## [Problem details]
Copy out the data word for word, from the line containing "right elbow: (799, 327, -21)" through the last line of the data, including both.

## [Stored data]
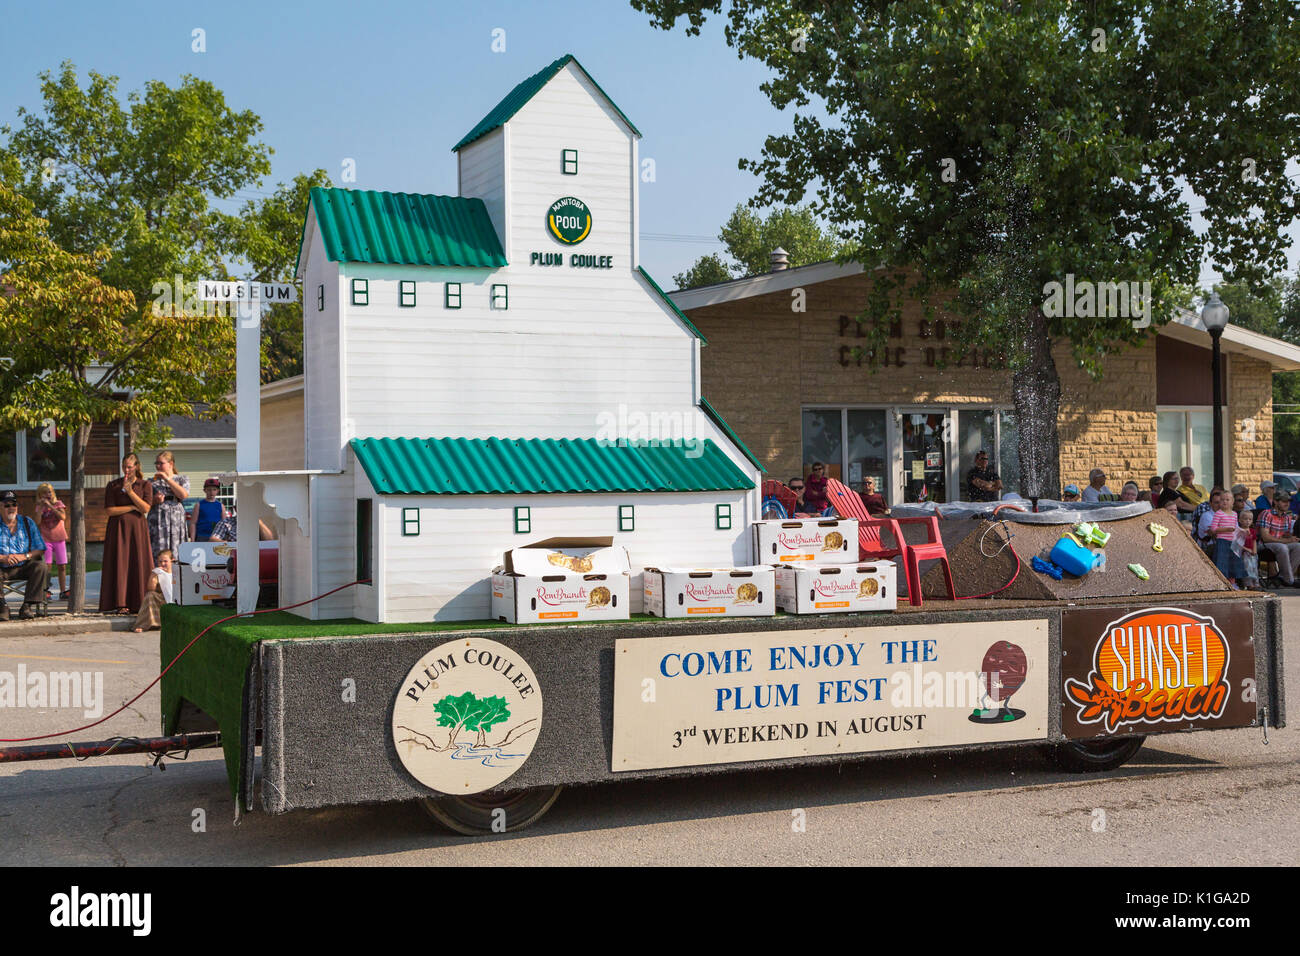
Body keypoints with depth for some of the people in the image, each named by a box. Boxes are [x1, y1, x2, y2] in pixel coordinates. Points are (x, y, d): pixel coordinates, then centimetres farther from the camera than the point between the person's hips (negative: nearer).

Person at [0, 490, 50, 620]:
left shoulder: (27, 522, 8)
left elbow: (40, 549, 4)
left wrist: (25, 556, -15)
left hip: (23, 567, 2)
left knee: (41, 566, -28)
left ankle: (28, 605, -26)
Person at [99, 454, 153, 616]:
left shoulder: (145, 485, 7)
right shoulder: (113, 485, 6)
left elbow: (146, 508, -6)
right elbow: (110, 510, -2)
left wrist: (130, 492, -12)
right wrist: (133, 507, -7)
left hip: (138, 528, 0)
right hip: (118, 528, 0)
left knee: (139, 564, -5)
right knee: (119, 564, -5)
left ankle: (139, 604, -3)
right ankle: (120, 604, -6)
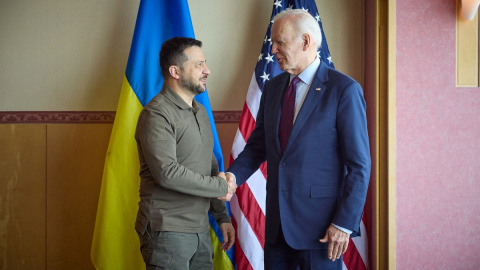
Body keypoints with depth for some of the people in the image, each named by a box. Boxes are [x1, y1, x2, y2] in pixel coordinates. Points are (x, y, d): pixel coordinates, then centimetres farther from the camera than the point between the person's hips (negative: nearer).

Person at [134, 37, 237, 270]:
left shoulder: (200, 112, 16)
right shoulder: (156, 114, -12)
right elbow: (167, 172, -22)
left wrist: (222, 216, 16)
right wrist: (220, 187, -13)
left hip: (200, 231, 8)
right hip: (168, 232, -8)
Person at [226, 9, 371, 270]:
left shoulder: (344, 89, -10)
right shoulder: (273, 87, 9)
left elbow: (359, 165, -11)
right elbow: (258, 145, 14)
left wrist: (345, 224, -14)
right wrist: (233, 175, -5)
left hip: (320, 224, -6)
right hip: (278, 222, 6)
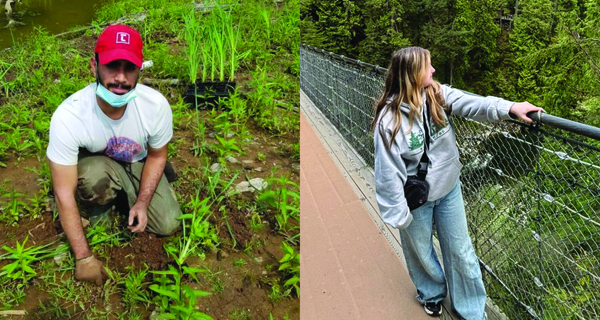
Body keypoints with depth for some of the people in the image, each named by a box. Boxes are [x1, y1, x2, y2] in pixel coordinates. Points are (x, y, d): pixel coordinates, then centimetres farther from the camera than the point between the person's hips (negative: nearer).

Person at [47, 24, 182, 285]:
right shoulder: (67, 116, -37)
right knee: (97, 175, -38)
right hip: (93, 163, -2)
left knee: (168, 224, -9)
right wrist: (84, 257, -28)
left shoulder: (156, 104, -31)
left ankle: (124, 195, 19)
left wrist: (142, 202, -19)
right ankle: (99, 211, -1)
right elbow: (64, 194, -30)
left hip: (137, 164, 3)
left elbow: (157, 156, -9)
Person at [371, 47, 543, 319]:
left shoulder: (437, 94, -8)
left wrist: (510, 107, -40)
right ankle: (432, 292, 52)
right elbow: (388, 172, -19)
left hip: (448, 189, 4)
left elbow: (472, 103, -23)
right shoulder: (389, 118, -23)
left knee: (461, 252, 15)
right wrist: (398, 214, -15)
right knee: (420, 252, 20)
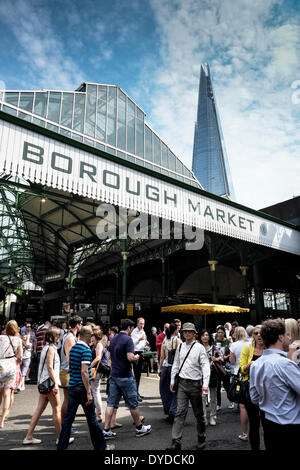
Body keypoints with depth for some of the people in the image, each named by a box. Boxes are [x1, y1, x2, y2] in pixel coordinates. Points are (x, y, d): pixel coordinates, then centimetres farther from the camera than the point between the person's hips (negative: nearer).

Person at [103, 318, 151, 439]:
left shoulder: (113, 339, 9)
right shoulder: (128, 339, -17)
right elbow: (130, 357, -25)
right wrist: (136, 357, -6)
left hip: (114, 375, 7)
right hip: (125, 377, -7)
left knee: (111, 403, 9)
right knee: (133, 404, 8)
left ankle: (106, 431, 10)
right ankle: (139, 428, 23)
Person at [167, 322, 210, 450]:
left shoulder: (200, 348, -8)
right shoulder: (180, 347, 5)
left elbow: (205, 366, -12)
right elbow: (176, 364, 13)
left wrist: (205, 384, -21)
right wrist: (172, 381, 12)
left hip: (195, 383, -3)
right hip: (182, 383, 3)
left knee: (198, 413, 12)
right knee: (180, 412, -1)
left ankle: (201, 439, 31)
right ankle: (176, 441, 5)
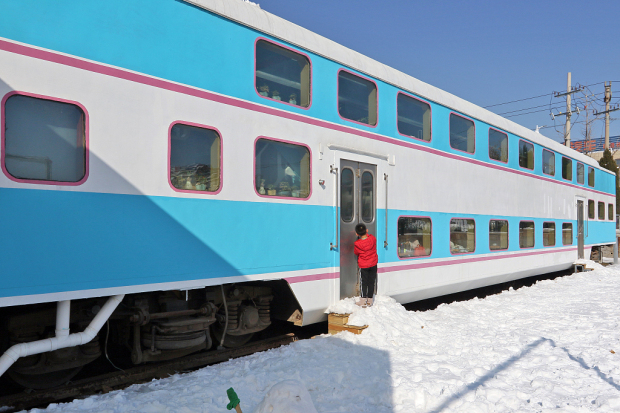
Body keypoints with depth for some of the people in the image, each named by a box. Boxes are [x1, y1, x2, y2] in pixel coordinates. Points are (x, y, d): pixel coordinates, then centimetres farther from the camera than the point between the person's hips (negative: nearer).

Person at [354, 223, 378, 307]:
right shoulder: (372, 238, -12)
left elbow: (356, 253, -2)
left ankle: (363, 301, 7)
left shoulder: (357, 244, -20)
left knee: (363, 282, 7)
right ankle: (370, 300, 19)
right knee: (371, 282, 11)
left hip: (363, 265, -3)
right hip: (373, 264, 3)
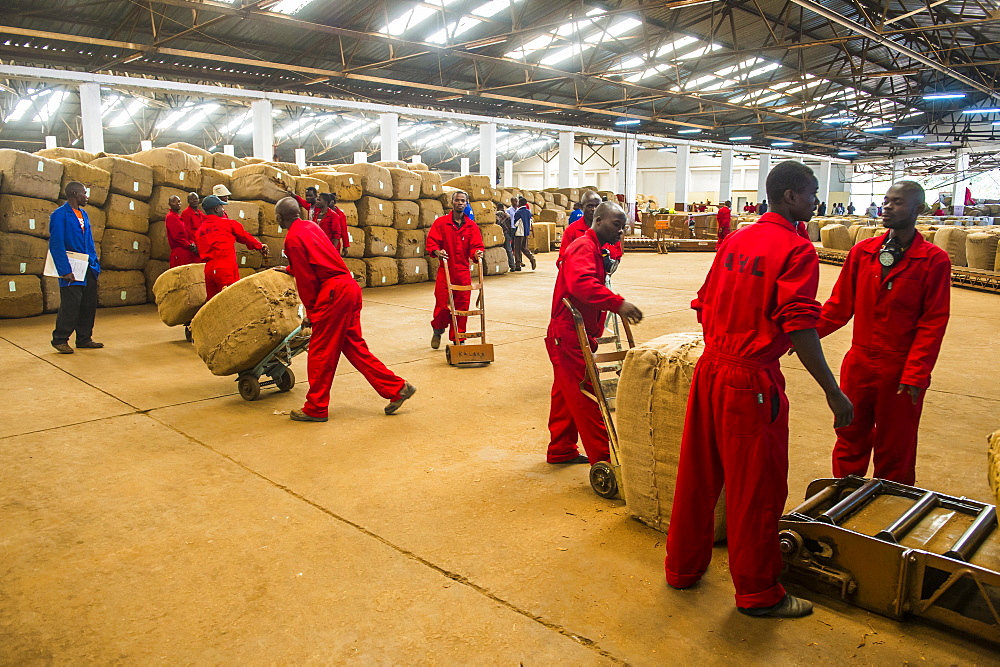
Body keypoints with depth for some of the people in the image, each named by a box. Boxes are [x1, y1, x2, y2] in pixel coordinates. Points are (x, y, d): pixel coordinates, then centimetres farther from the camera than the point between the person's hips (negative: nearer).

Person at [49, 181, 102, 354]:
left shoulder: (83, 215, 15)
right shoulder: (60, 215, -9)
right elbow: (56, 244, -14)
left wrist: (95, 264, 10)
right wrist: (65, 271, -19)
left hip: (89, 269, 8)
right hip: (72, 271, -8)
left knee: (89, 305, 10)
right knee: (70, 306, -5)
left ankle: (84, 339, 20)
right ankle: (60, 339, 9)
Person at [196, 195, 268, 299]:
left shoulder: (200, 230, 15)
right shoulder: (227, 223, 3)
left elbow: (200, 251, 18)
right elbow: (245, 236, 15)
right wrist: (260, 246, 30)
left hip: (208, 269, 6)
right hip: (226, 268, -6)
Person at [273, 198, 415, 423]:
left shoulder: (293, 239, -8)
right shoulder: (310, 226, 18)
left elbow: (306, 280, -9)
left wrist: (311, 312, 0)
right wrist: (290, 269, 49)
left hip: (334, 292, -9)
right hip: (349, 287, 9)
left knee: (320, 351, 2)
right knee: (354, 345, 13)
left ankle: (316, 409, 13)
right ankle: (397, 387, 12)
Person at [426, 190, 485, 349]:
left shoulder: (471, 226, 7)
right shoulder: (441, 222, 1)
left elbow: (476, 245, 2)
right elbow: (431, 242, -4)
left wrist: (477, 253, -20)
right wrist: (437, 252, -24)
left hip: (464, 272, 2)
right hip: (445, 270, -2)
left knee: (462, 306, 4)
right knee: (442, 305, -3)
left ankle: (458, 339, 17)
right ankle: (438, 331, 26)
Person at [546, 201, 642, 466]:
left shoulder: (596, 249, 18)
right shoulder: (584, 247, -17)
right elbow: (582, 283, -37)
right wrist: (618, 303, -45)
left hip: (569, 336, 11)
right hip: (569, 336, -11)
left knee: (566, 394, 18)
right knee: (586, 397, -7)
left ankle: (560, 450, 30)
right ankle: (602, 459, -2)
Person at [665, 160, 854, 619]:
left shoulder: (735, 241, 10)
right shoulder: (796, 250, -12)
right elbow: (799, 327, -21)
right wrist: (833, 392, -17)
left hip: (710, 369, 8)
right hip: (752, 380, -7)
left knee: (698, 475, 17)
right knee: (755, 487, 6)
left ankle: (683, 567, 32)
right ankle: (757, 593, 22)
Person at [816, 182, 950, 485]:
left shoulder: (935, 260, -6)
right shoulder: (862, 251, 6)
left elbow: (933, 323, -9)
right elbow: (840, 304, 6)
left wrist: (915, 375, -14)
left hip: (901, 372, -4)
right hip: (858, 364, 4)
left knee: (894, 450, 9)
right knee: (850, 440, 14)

## [Output for this task]
right elbow: (799, 327, -21)
right wrist: (833, 392, -17)
left hip: (710, 369, 8)
right hip: (752, 380, -7)
left knee: (698, 475, 17)
right knee: (755, 487, 6)
left ankle: (683, 567, 32)
right ankle: (757, 593, 22)
Person at [816, 182, 950, 485]:
left shoulder: (935, 260, -6)
right shoulder: (862, 251, 6)
left elbow: (933, 323, -9)
right elbow: (840, 304, 6)
left wrist: (915, 375, -14)
left hip: (901, 372, -4)
right hip: (858, 364, 4)
left knee: (894, 450, 9)
right knee: (850, 440, 14)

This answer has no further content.